Fu Xing-Mao, Fan Shao-Guang, Li Shu-Liang, Chen Yi-Sheng, Wu Hai, Guo Yan-Long
Institute of Traumatic Orthopedics, The 89th Hospital of People's Liberation Army, No. 256 Beigongxi Str, Weifang, 261021, Shandong Province, People's Republic of China.
J Transl Med. 2015 Dec 23;13:388. doi: 10.1186/s12967-015-0756-x.
There is limited information on the prevalence of vitamin D deficiency among patients diagnosed with hip fracture in the Chinese Han population. Therefore, the aim of this study was to assess the effects of change in the serum levels of 25-hydroxyvitamin D [25(OH) D] and intact parathyroid hormone (iPTH) among postmenopausal women in North China with confirmed hip fracture.
This study was done from May 1, 2012 to April 30, 2014. Three hundred and forty-nine postmenopausal women who were diagnosed with first-ever hip fracture and 349 matched controls without fracture were used for this study. The 25(OH) D, iPTH, alkaline phosphatase, calcium, and phosphorus levels were measured in fasting venous blood samples collected from the subjects. A predesigned questionnaire was used to collect information on covariates for multivariate analyses to evaluate the hypothesized relationship between vitamin D deficiency and fracture risk.
The serum 25(OH) D levels were found to be significantly (P < 0.0001) lower in hip fracture patients than in the controls [37.0 (interquartile range [IQR] 28.0-48.0) nmol/L vs. 41.3 (IQR 32.0-54.5) nmol/L; P < 0.0001], and the iPTH levels were significantly higher in the former group [10.2 (IQR 6.3-14.9) pmol/L vs. 5.8 (IQR 4.1-6.6) pmol/L; P < 0.0001]. Further, a 25(OH) D level ≤50 nmol/L was found to independently indicate the occurrence of hip fracture [odds ratio (OR), 3.023; 95 % confidence interval (CI) 2.154-4.298], as well as hip fracture with concomitant upper limb fracture (OR 4.473; 95 % CI 2.984-10.532). Similarly, a serum iPTH level ≥6.8 pmol/L independently indicated the development of hip fracture (OR 2.498; 95 % CI 1.764-3.942), as well as hip fracture with concomitant upper limb fracture (OR 3.254; 95 % CI 1.998-7.984).
Vitamin D insufficiency and secondary hyperparathyroidism were found to be common problems in the sample of postmenopausal women who had experienced hip fracture. Monitoring the alterations in the serum levels of 25(OH) D and iPTH could be applied clinically as independent risk factors for hip fracture.

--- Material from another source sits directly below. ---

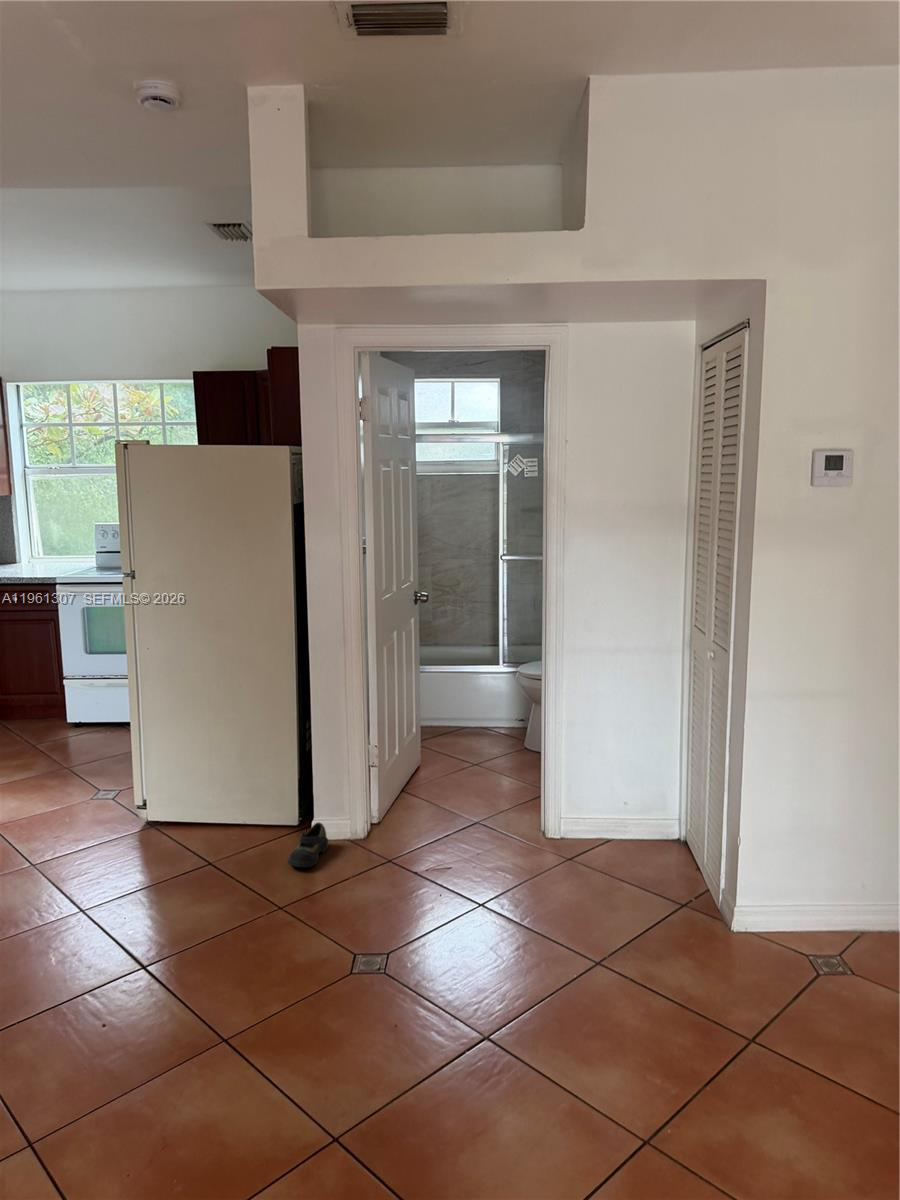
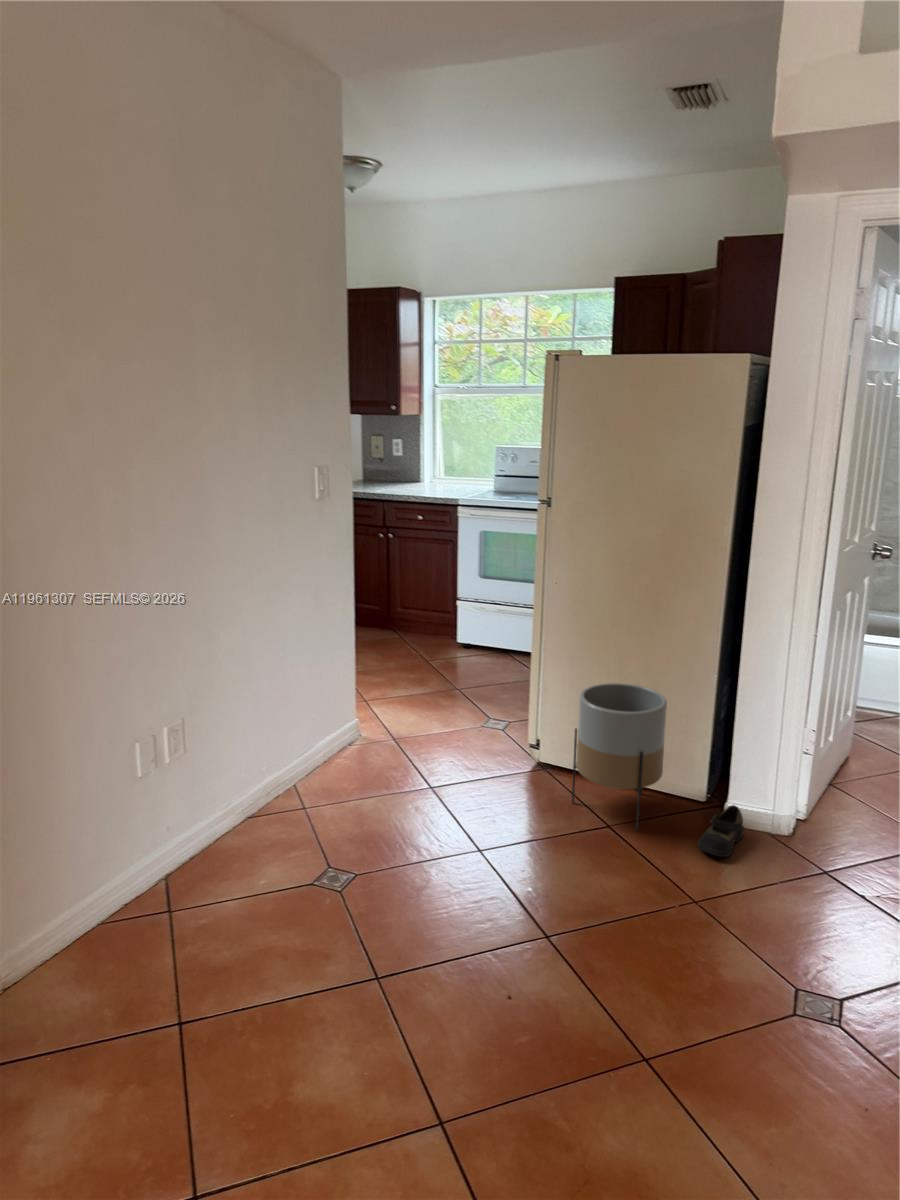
planter: none [173,733,257,863] -> present [572,683,667,831]

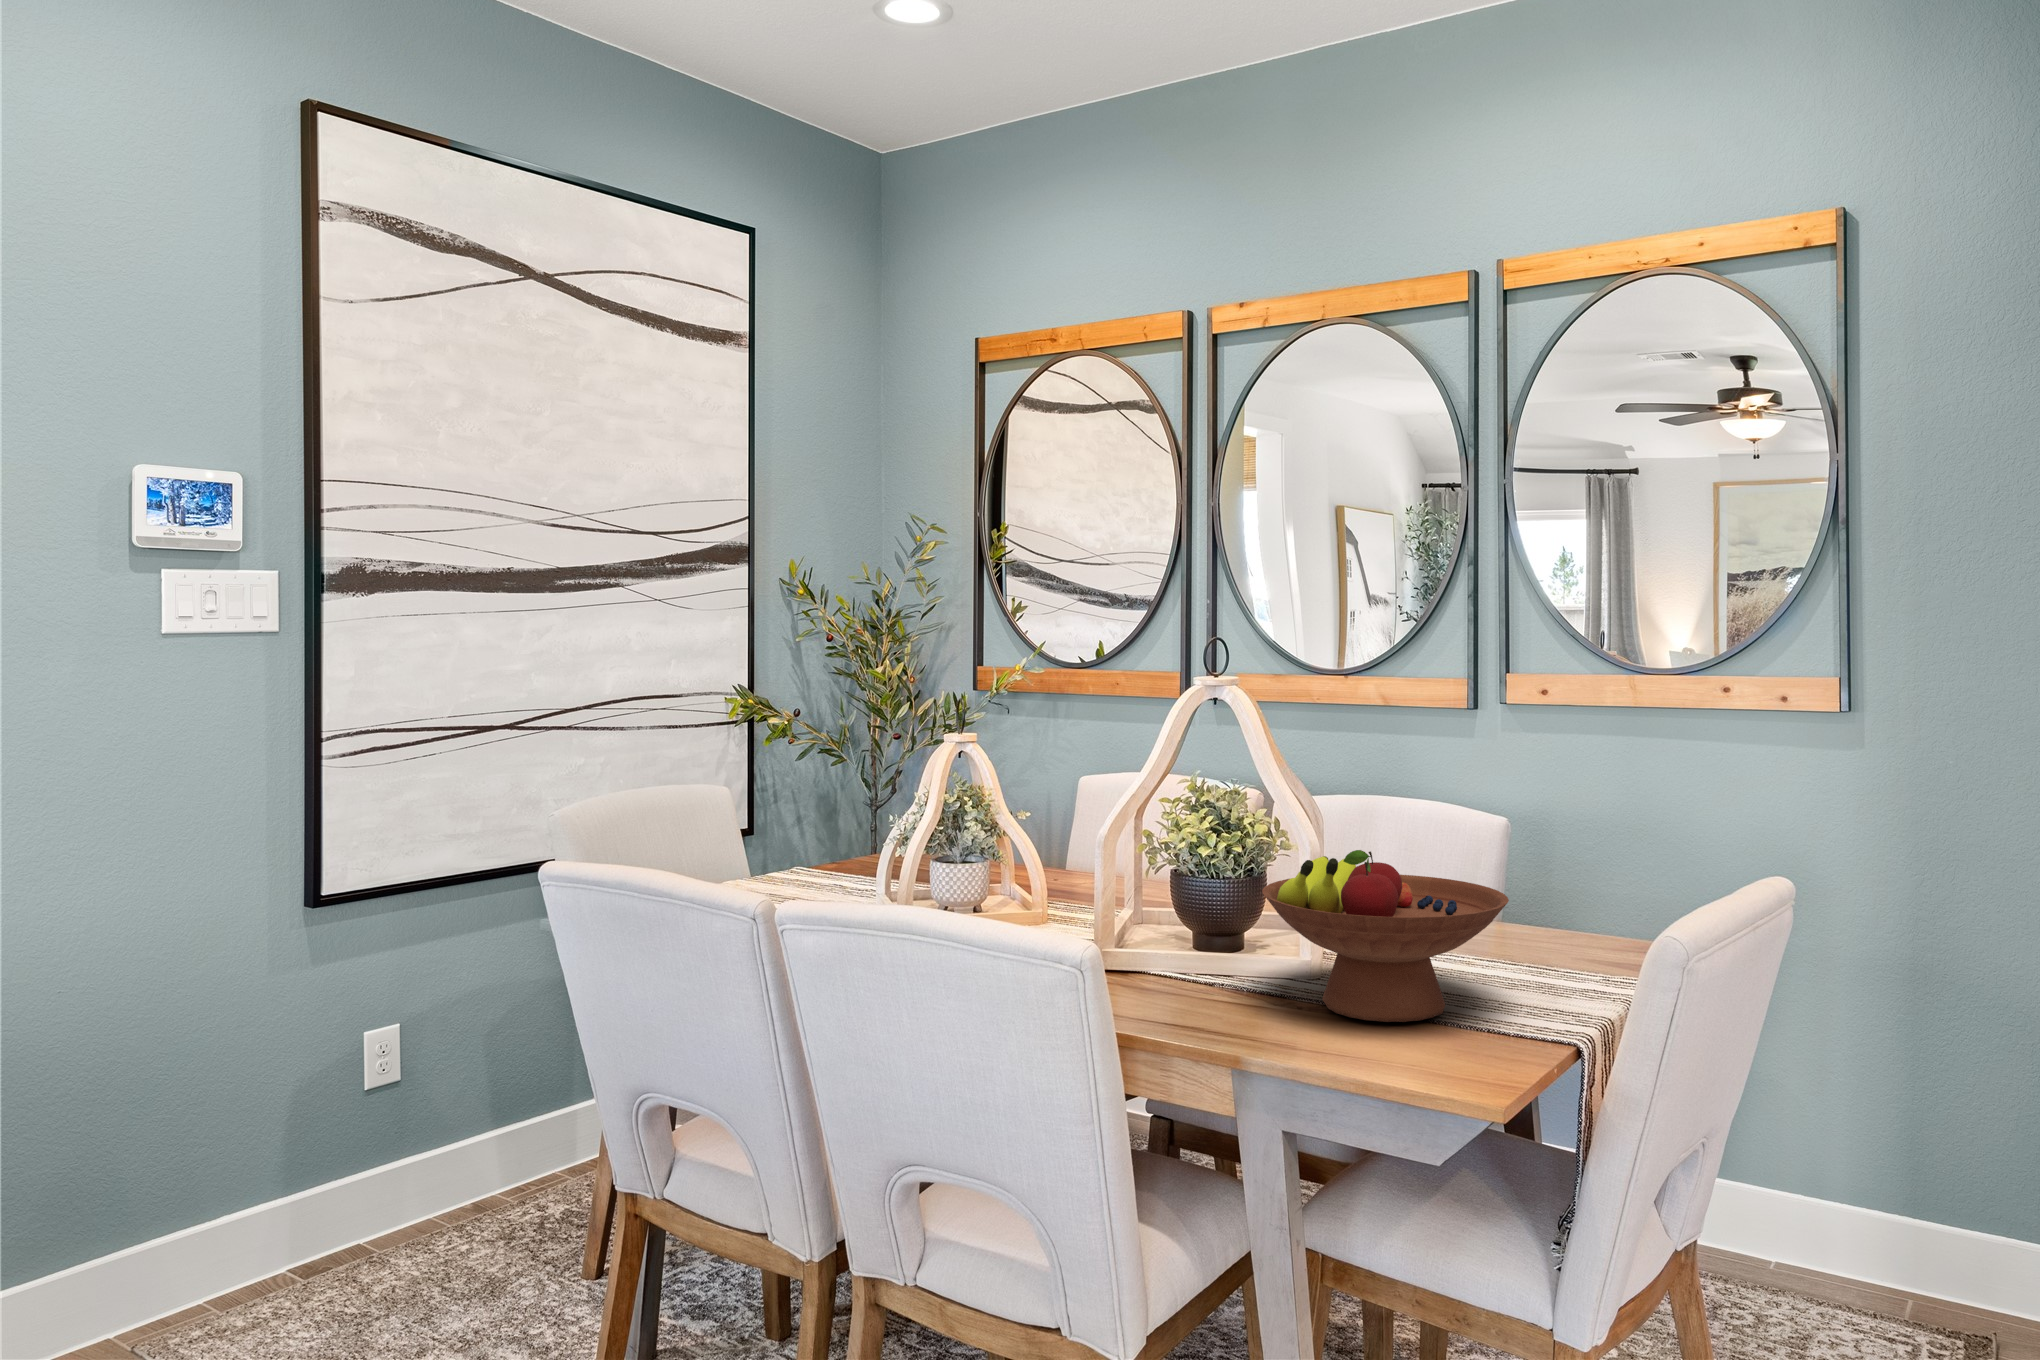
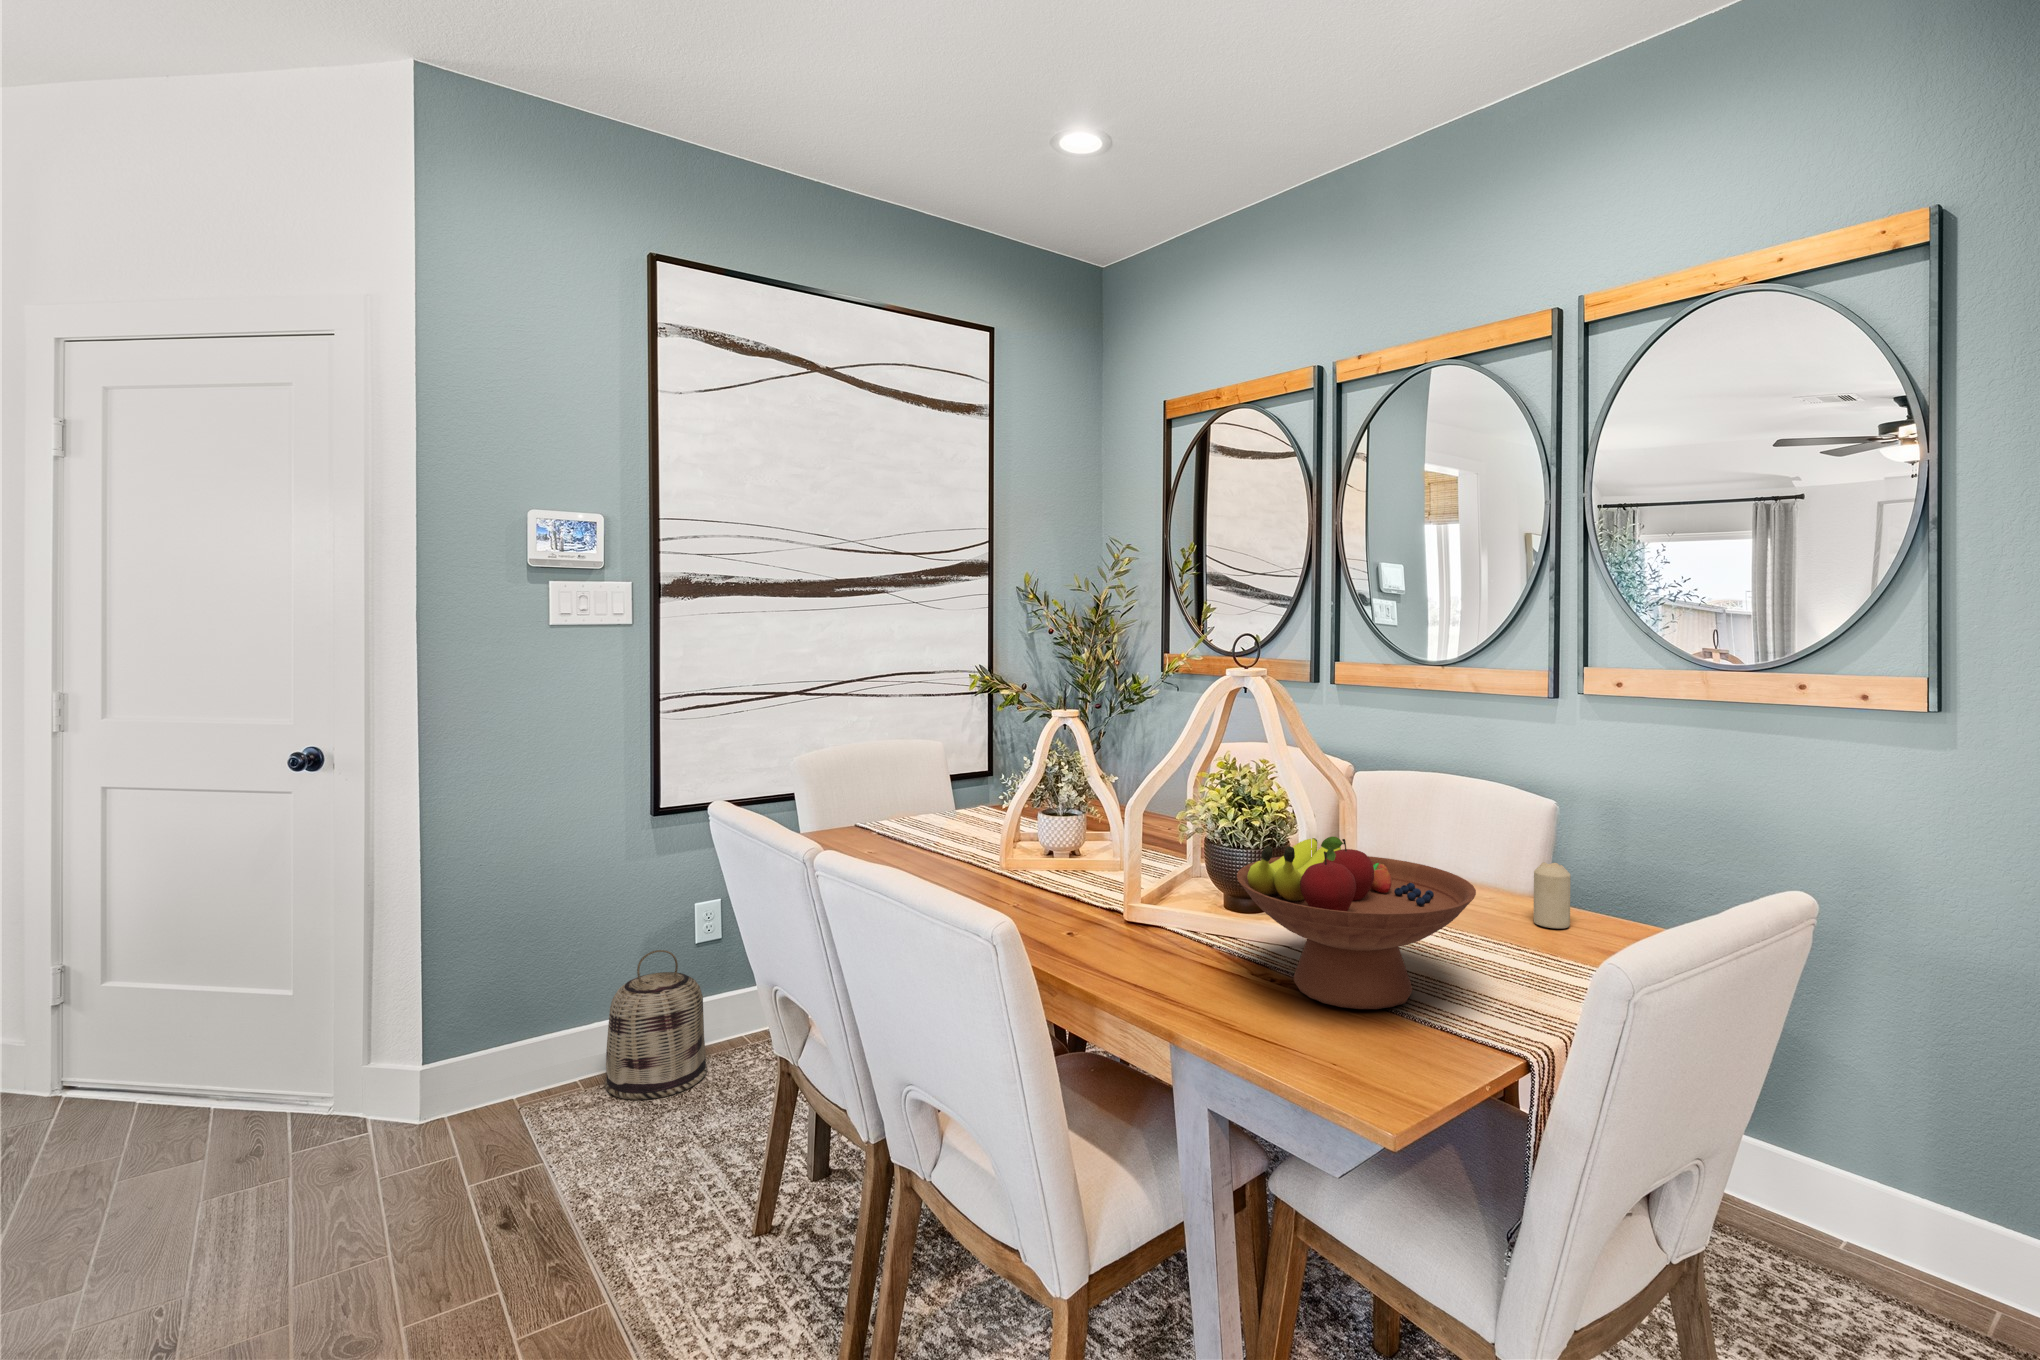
candle: none [1516,875,1553,943] -> present [1534,862,1571,928]
basket: none [260,1093,410,1306] -> present [605,950,707,1100]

关于中国汉族人群中髋部骨折患者维生素D缺乏症患病率的信息有限。因此,本研究的目的是评估中国北方确诊为髋部骨折的绝经后女性血清25-羟维生素D[25(OH)D]和完整甲状旁腺激素(iPTH)水平变化的影响。
本研究于2012年5月1日至2014年4月30日进行。349例首次诊断为髋部骨折的绝经后女性和349例匹配的无骨折对照者纳入本研究。从受试者采集的空腹静脉血样本中测量25(OH)D、iPTH、碱性磷酸酶、钙和磷水平。使用预先设计的问卷收集协变量信息,用于多变量分析,以评估维生素D缺乏与骨折风险之间的假设关系。
发现髋部骨折患者的血清25(OH)D水平显著低于对照组(P<0.0001)[37.0(四分位间距[IQR]28.0 - 48.0)nmol/L对41.3(IQR 32.0 - 54.5)nmol/L;P<0.0001],且前一组的iPTH水平显著更高[10.2(IQR 6.3 - 14.9)pmol/L对5.8(IQR 4.1 - 6.6)pmol/L;P<0.0001]。此外,发现25(OH)D水平≤50 nmol/L独立表明髋部骨折的发生[比值比(OR),3.023;95%置信区间(CI)2.154 - 4.298],以及伴有上肢骨折的髋部骨折(OR 4.473;95%CI 2.984 - 10.532)。同样,血清iPTH水平≥6.8 pmol/L独立表明髋部骨折的发生(OR 2.498;95%CI 1.764 - 3.942),以及伴有上肢骨折的髋部骨折(OR 3.254;95%CI 1.998 - 7.984)。
维生素D不足和继发性甲状旁腺功能亢进是经历髋部骨折的绝经后女性样本中的常见问题。监测血清25(OH)D和iPTH水平的变化可作为髋部骨折的独立危险因素应用于临床。